The third step is to build a basic linear model and diagnose it. Diagnosis involves finding significant and insignificant factors and the analysis of the coefficient of determination. Insignificant factors should be eliminated and the analysis is to be made again. Also there is a need to conduct formal tests for functional form and heteroscedasticity: Breusch-Pagan-Godfrey; White; Glejser. The next stage is to assess the basic model’s multicollinearity and to create the correlation matrix. If this matrix includes factors which have a strong linear relationship, I get rid of them and repeat this step again.

For the fourth step I evaluate alternative model specifications and to diagnose them according to the previous step. Than receiving new model specifications should be compared with each other. For this move I use comparative analysis of the next three values: Adjusted R-squared; kurtosis; asymmetry. The final stage of the fourth step is selecting the best model. This decision is based on picking up the pattern with the highest R-squared and without heteroscedasticity.

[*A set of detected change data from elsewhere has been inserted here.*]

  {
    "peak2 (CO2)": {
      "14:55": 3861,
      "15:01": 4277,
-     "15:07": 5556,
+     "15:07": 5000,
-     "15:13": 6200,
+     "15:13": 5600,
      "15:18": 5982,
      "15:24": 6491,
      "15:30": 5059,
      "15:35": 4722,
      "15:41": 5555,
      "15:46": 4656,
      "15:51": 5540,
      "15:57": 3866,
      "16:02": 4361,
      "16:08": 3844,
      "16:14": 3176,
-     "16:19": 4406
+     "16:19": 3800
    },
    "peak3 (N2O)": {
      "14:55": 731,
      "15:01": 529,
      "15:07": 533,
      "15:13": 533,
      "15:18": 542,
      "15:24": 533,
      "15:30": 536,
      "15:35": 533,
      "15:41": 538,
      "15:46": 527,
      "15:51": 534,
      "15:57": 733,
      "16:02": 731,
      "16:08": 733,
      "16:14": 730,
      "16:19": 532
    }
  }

As a result we have a certain method, which is described above. The mythology of the research includes next six steps:

  1. to collect data from the OECD Regional Database;
  2. to conduct a descriptive analysis of the sample for a preliminary assessment of its quality;
  3. to build a basic linear model and diagnose it;
  4. to evaluate alternative model specifications and to diagnose them;
  5. to assess the impact of indicators on GDP.

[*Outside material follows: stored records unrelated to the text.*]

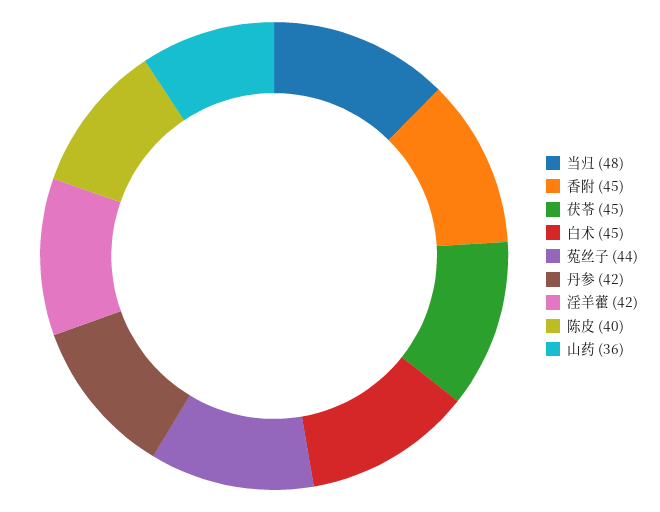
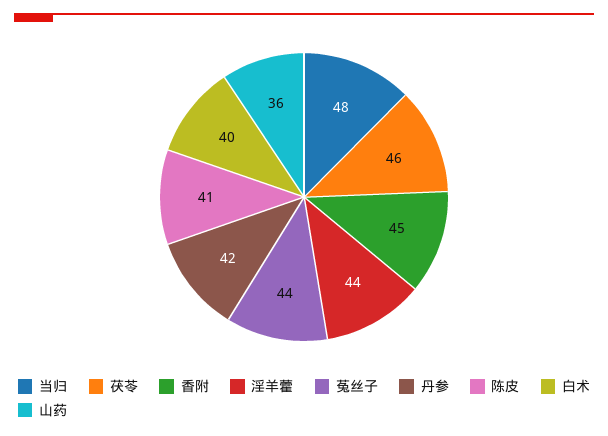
  {
    "当归": 48,
    "香附": 45,
-   "茯苓": 45,
+   "茯苓": 46,
-   "白术": 45,
+   "白术": 40,
    "菟丝子": 44,
    "丹参": 42,
-   "淫羊藿": 42,
+   "淫羊藿": 44,
-   "陈皮": 40,
+   "陈皮": 41,
    "山药": 36
  }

Interpreting multiple logistic regression coefficients: the regression coefficient at regressor expresses the elasticity of the dependent variable on this factor at a constant other variables. As it has been mentioned before model proposes that the regressor is regional per capita gross domestic product in country’s regions. On the on hand, if some factors have a weak degree of influence on the GDP, I make the assumption that there are problems in some of considered areas. On the other hand, in the case where factors have a strong influence relevant areas have a favorable environment in the region. Thus we can identify weaknesses and strengths of country’s Innovative system.


References
  1. Carvalho N., Carvalho L., Nunes S. A methodology to measure innovation in European Union through the national innovation system //International Journal of Innovation and Regional Development. – 2015. – Т. 6. – №. 2. – С. 159-180.
  2. Fomby T. B., Hill R. C., Johnson S. R. Advanced econometric methods. – Springer Science & Business Media, 2012.
  3. Yongze Y. Innovation Cluster, Government Support and the Technological Innovation Efficiency: Based on Spatial Econometrics of Panel Data with Provincial Data [J] //Economic Review. – 2011. – Т. 2. – С. 012.
  4. Usai S. The geography of inventive activity in OECD regions //Regional Studies. – 2011. – Т. 45. – №. 6. – С. 711-731.